Неужели, Фёдору запахи силоса и солярки стали вредны и отвратительны? – подумала старая женщина, открывая заветную дверь, к которой собиралась всё лето и осень. Она замерла у порога, ошеломлённая рядами стульев вдоль панелей из шифоньерных дверок и огромными окнами, выходящими во двор. На окнах висели шелковые коричневые шторы. В простенках приметила несколько картин в шикарных рамах золотого цвета. На картинах парусные корабли, безбрежные морские просторы. Председатель оторвался от бумаги, по которой водил ручкой, принялся крутить диск телефона, а потом, щёлкнув «педалькой», сказал: «Танечка, соедини с главбухом. Срочно». Ломакину не видел. Она видела его. Постаревший, но вполне симпатичный в элегантном синем костюме в кремовой рубашке и в галстуке, походил на актёра, который вредил гитлеровцам в ихнем могучем Рейхе. Штирлиц строен и подтянут, а председатель заимел пышные щёки и нажил обширную лысину, которая не вязалась с тем образом юного разведчика, начинавшего руководить крохотным уличным колхозиком.

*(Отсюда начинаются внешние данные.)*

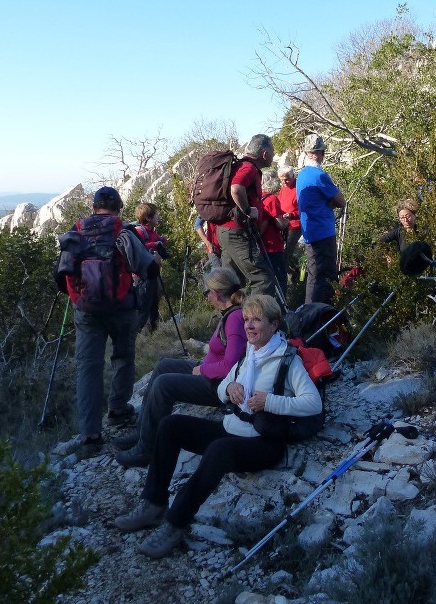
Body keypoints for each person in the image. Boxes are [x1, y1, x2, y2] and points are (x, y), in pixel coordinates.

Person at [113, 294, 321, 560]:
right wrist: (229, 387)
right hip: (235, 427)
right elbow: (225, 384)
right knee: (170, 425)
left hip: (265, 441)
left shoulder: (287, 360)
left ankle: (175, 523)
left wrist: (271, 402)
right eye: (247, 319)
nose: (249, 326)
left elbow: (312, 403)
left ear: (274, 324)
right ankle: (153, 505)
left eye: (257, 320)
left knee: (219, 450)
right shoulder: (252, 353)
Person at [56, 186, 159, 460]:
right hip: (122, 307)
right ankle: (118, 410)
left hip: (86, 311)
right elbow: (148, 269)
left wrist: (79, 296)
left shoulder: (76, 233)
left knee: (88, 368)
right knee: (123, 356)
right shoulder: (123, 232)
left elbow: (60, 279)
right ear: (118, 208)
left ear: (93, 207)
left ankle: (90, 434)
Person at [113, 267, 246, 468]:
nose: (207, 297)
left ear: (217, 292)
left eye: (207, 292)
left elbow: (231, 365)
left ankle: (146, 449)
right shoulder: (229, 314)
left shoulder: (235, 319)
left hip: (221, 386)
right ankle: (143, 431)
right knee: (164, 366)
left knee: (164, 384)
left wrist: (202, 370)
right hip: (212, 374)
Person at [217, 134, 283, 308]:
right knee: (263, 279)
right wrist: (247, 210)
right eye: (273, 151)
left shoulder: (240, 166)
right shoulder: (249, 169)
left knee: (232, 283)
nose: (274, 155)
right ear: (264, 154)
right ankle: (256, 325)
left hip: (226, 231)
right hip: (237, 232)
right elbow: (236, 188)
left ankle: (232, 326)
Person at [296, 134, 347, 304]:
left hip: (310, 233)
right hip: (323, 232)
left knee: (314, 275)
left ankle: (310, 312)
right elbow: (341, 201)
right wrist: (329, 202)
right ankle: (321, 315)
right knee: (325, 278)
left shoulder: (301, 175)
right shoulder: (319, 175)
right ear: (322, 153)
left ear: (306, 152)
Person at [128, 202, 167, 333]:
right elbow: (140, 247)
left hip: (152, 274)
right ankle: (135, 336)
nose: (159, 217)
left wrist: (161, 241)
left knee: (153, 306)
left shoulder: (151, 232)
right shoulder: (140, 231)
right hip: (142, 277)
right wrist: (155, 244)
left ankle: (152, 334)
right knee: (143, 307)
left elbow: (153, 243)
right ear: (149, 218)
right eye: (157, 215)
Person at [260, 169, 289, 300]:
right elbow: (280, 224)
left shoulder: (257, 198)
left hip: (260, 245)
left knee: (265, 279)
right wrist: (287, 221)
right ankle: (280, 309)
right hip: (272, 245)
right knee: (281, 278)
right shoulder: (271, 199)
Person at [277, 165, 301, 278]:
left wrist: (291, 215)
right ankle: (291, 273)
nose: (284, 182)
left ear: (292, 176)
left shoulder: (299, 188)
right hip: (283, 225)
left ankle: (292, 276)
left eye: (286, 179)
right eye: (281, 179)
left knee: (286, 254)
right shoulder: (283, 189)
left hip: (295, 226)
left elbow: (304, 209)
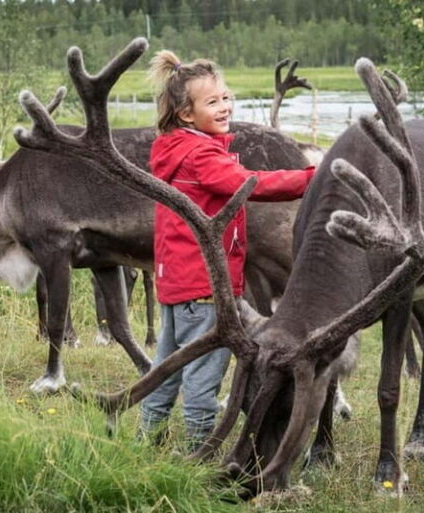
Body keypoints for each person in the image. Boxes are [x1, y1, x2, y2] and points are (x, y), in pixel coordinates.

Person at [139, 50, 315, 450]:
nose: (225, 106)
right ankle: (198, 457)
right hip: (204, 287)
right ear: (186, 113)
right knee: (203, 376)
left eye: (226, 97)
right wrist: (313, 178)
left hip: (178, 283)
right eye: (212, 101)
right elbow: (251, 183)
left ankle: (144, 446)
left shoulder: (176, 148)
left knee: (166, 370)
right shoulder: (200, 155)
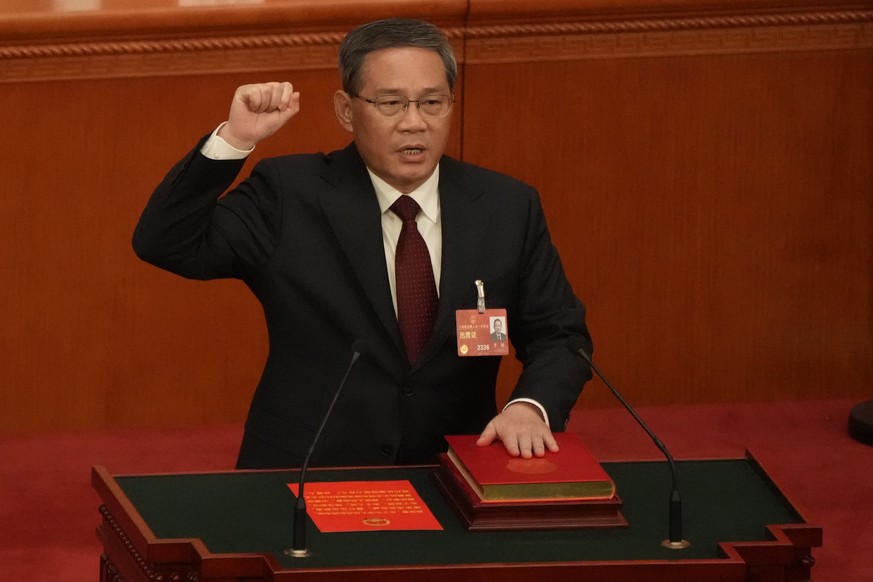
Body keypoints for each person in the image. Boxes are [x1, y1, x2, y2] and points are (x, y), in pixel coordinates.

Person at [133, 18, 593, 470]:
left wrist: (531, 406)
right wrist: (234, 140)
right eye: (390, 103)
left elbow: (559, 334)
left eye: (432, 102)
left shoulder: (504, 207)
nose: (414, 123)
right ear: (346, 110)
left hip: (452, 475)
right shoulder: (288, 195)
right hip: (307, 475)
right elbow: (166, 242)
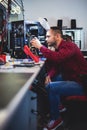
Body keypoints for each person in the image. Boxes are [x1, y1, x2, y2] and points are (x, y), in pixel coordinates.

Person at [30, 26, 87, 130]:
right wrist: (49, 75)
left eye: (48, 36)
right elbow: (57, 64)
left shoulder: (69, 46)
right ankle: (59, 106)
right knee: (51, 81)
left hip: (83, 83)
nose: (46, 39)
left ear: (57, 36)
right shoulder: (60, 48)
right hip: (74, 79)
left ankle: (56, 119)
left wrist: (40, 47)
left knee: (52, 87)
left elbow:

Вот председатель положил телефонную трубку, и стал водить ручкой по бумаге, а бывшая колхозница, сгорбившись, стояла у края широкой бордовой ковровой дорожки, не представляя, что ей делать дальше. Она почувствовала, как устала, но боялась проронить слово, нарушить кабинетную тишину хоть одним шагом или движением. Не хотела отрывать хорошего человека от важной работы. «Какая разница, когда он подпишет ей требование». Тишина стала липкой и тягучей, словно гороховый кисель.
– Что тебе? – раздался крепкий и уверенный бархатистый голос. Она хотела сказать: «Здравствуй, Фёдор», – но сникла, и потерялась, словно заблудилась в огромном зале – кабинете. Ей сделалось жарко и душно. А он вновь принялся писать ручкой по важной бумаге, словно её и не было у порога.

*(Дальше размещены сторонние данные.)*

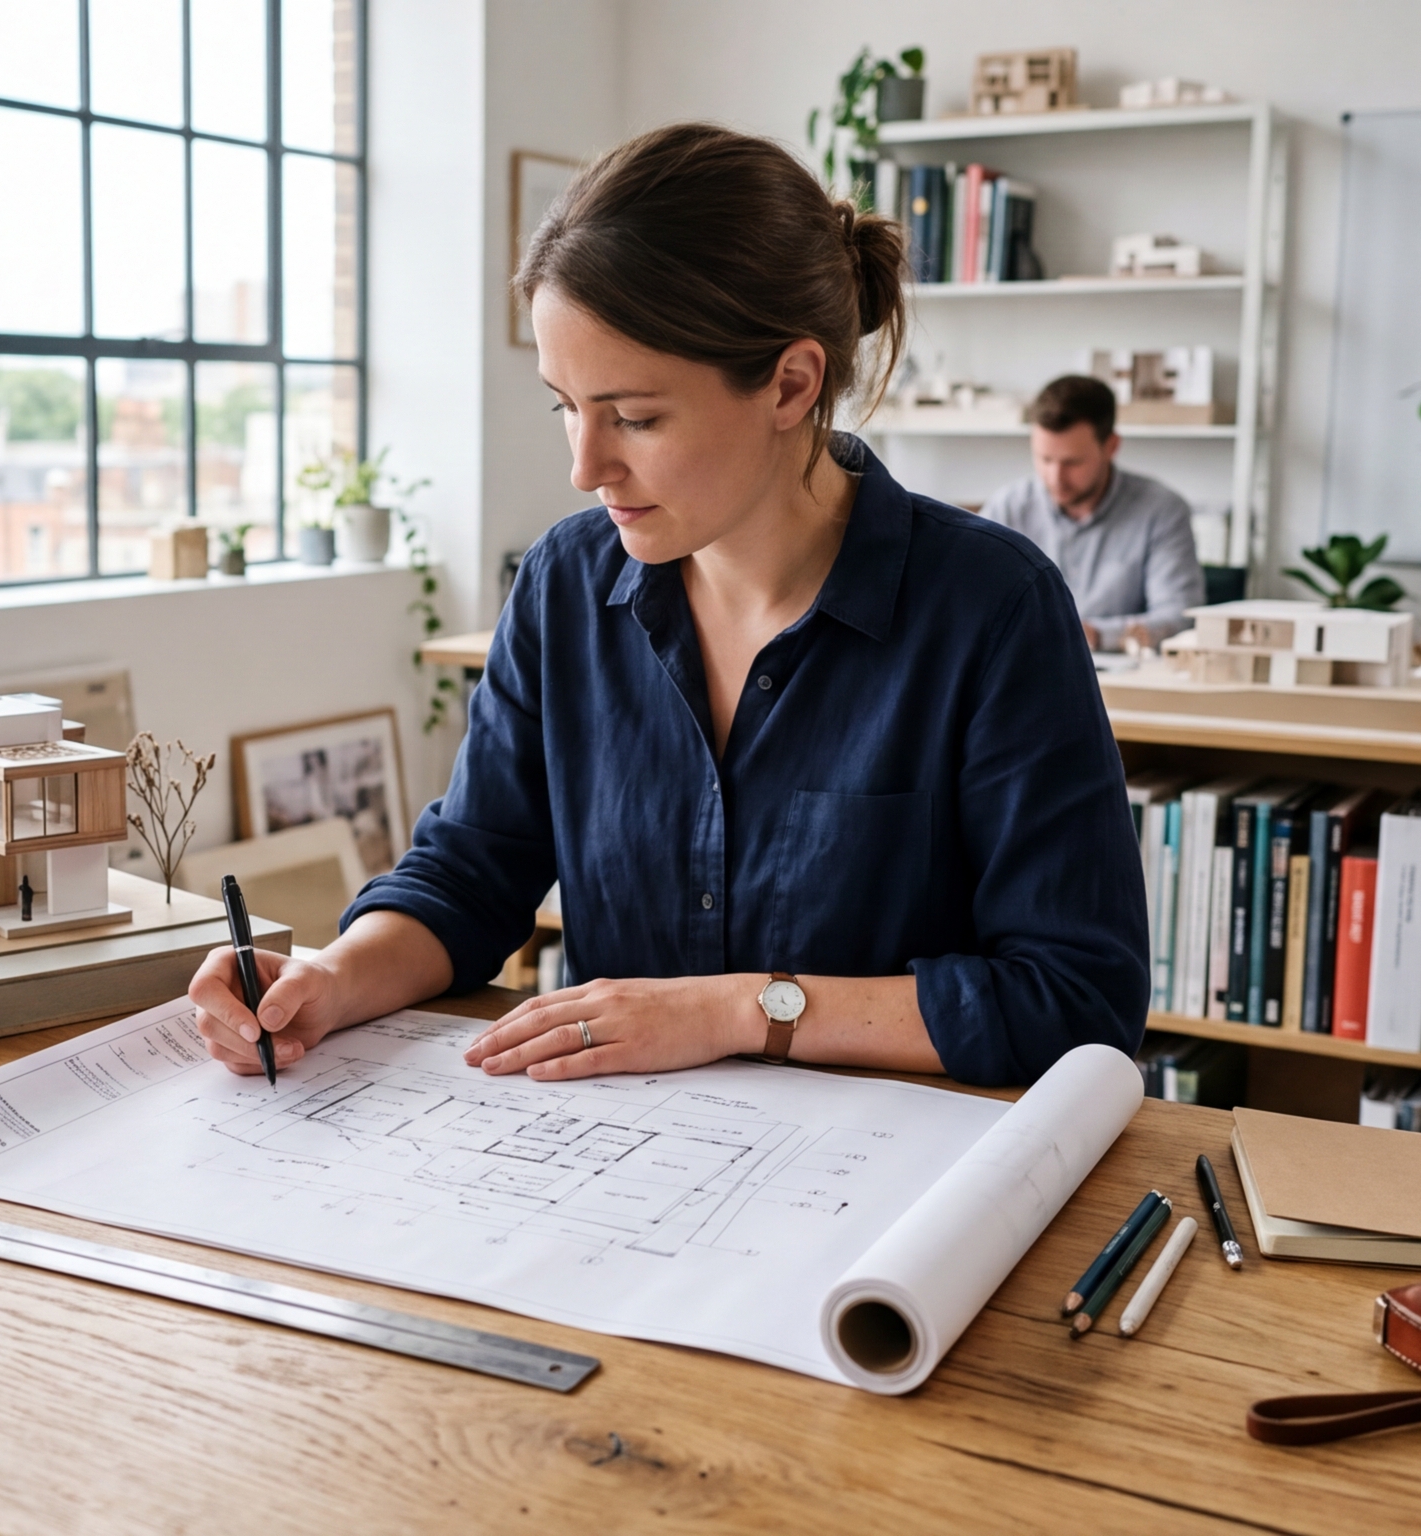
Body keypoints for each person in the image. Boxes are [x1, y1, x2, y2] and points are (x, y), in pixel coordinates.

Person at [186, 123, 1147, 1089]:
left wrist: (736, 1009)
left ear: (791, 382)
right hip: (619, 1172)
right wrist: (329, 978)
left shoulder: (994, 607)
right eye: (564, 404)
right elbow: (472, 871)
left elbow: (1076, 995)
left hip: (888, 1191)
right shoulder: (567, 584)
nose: (583, 466)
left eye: (635, 418)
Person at [978, 374, 1204, 652]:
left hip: (1120, 685)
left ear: (1111, 447)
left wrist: (1093, 635)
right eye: (1045, 459)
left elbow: (1179, 618)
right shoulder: (1008, 507)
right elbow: (974, 606)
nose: (1055, 477)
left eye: (1072, 462)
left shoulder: (1162, 511)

Она никогда не просила ничего. Не потому что у неё всегда было нужное, – просто не умела этого делать, потому что с детства всякие просьбы были для неё невыносимым трудом. Если мама посылала к соседке или в магазин за солью, приглашала с собой брата или сестру. Даже дочь Шуру не нагружала домашними просьбами. Старалась всё сделать сама. Если девочка, понимала, что нужно вымыть за собой посуду, прополоть грядки, полить лунки огурцов, пока мама на работе, то она, лишь радовалась помощи.

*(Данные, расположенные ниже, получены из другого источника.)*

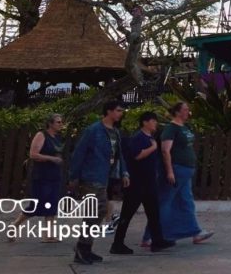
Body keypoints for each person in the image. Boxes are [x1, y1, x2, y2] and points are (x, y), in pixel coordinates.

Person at [142, 102, 213, 246]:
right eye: (185, 109)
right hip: (177, 169)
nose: (188, 112)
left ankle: (194, 232)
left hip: (186, 170)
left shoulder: (185, 127)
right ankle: (149, 236)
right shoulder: (171, 129)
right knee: (165, 201)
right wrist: (170, 171)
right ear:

Ещё никогда за свою жизнь она не писала заявлений о помощи, не умоляла бригадиров о том, чтобы ей привезли зерноотходов или соломы. А если что и получала, то это происходило, лишь тогда, когда выписывали и давали всем.
– Мы не отказываем, – донёсся до неё круглый раскатистый голос председателя колхоза «Алтай». – Как своим дадим, так и вы приходите. Если что останется, выпишите себе требование. Попозже…
Прасковья Семёновна удивилась, ведь она ничего не сказала, не произнесла тех, заготовленных, фраз, которые повторяла изо дня в день.
Показалось, что она падает на спину. Потолок, выстеленный белыми узорчатыми плитками, закачался на невидимых качелях, а пол стал вздыбливаться вместе с красной дорожкой, окаймленной жёлтыми линиями, норовя встать вертикально. Ломакина прислонилась к косяку и закрыла глаза, пытаясь унять своё старое сердце, которое билось громко и тревожно. На весь кабинет, на весь мир. Мысленно женщина ругала себя за этот поступок, нарушив свою привычку ничего не просить ни у кого, понесла наказание. Её не захотел узнать бывший мальчик-разведчик, ему было не до неё. Он был очень занят. Она оправдывала старого председателя. Нужно было придти позже. Позвонить заранее. Почему она не назвала своего имени, не напомнила о той зимней свёкле? Почему?